Analysis of Dam Foundation in Alluvial Deposits, Method and Material Modelling

Abstract

This thesis presents a study made to analyse a gravity dam foundation on alluvial deposits. Alluvial deposits consist of fine fraction and coarse fraction which can be characterised as boulder mixed soil. The percentage fines fraction of alluvial deposits has direct impact on the engineering characteristics of soil including density compactness and consequently affect the stability of Gravity dam in alluvial deposits. In this thesis, a method is presented to analyse the performance of gravity dam in alluvial deposits at natural and improved soil conditions. For this a relation is established between the percentage of fines fraction with the bulk modulus of elasticity, shear modulus of elasticity and density.
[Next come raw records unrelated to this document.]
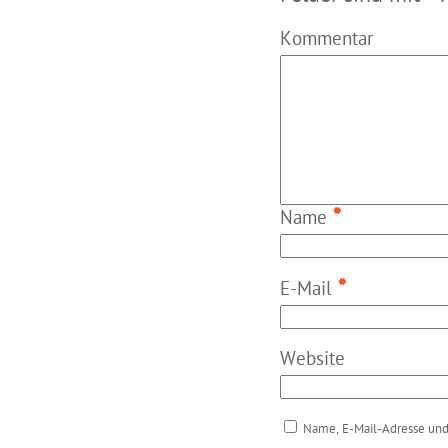
Kommentar
*
Name
*
E-Mail
Website
Name, E-Mail-Adresse und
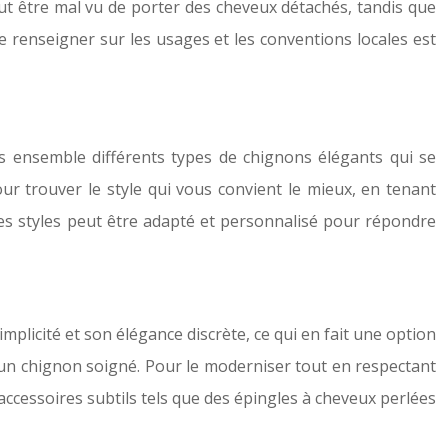
eut être mal vu de porter des cheveux détachés, tandis que
e renseigner sur les usages et les conventions locales est
 ensemble différents types de chignons élégants qui se
ur trouver le style qui vous convient le mieux, en tenant
es styles peut être adapté et personnalisé pour répondre
mplicité et son élégance discrète, ce qui en fait une option
en un chignon soigné. Pour le moderniser tout en respectant
accessoires subtils tels que des épingles à cheveux perlées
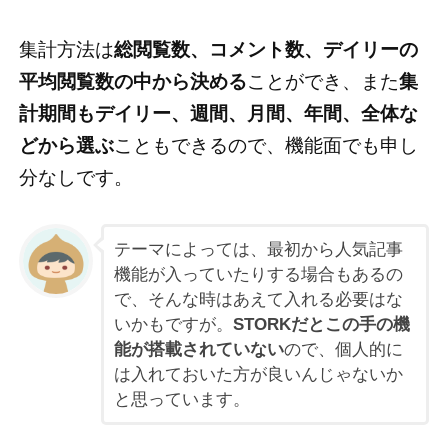
集計方法は
総閲覧数、コメント数、デイリーの
平均閲覧数の中から決める
ことができ、また
集
計期間もデイリー、週間、月間、年間、全体な
どから選ぶ
こともできるので、機能面でも申し
分なしです。
テーマによっては、最初から人気記事
機能が入っていたりする場合もあるの
で、そんな時はあえて入れる必要はな
いかもですが。
STORKだとこの手の機
能が搭載されていない
ので、個人的に
は入れておいた方が良いんじゃないか
と思っています。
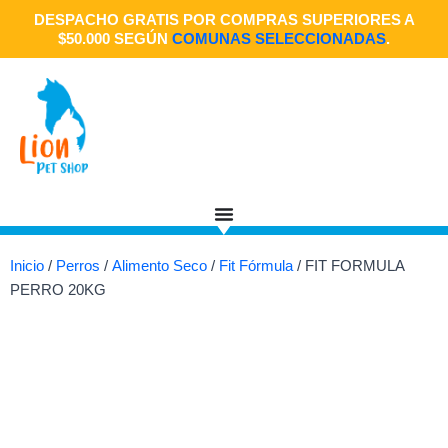
Ir
DESPACHO GRATIS POR COMPRAS SUPERIORES A
al
$50.000 SEGÚN
COMUNAS SELECCIONADAS
.
contenido
Inicio
/
Perros
/
Alimento Seco
/
Fit Fórmula
/ FIT FORMULA
PERRO 20KG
This relation is used to predict the mechanical parameters after the improvement of soil with consolidation and compaction grouting which will transform the fine fraction into a cemented material. The value of void ratio, volumetric water content, permeability of improved soil is found out as a function of decrease in percentage fine fraction. As on dam foundation the soil material is modelled as homogeneous and heterogenous material consisting different fraction of boulders and fines. FDM and FEM software are used to model the alluvial deposits at natural and improved soil conditions. Loading of dam is considered for full reservoir condition. The dam and foundation are assumed to be in plane strain condition. The results from FDM and FEM analysis demonstrated the decrease deformation, porewater pressure and seepage in dam foundation with the decrease in percentage fine fraction in alluvial soil. The numerical analysis results showed that heterogenous material distribution better represent the ground condition. Seepage analysis results with and without cutoff wall shows the decrease in seepage with decrease in percentage fine fraction. The dam foundation is analysed for vertical stress, vertical deformation, porewater pressure, and seepage.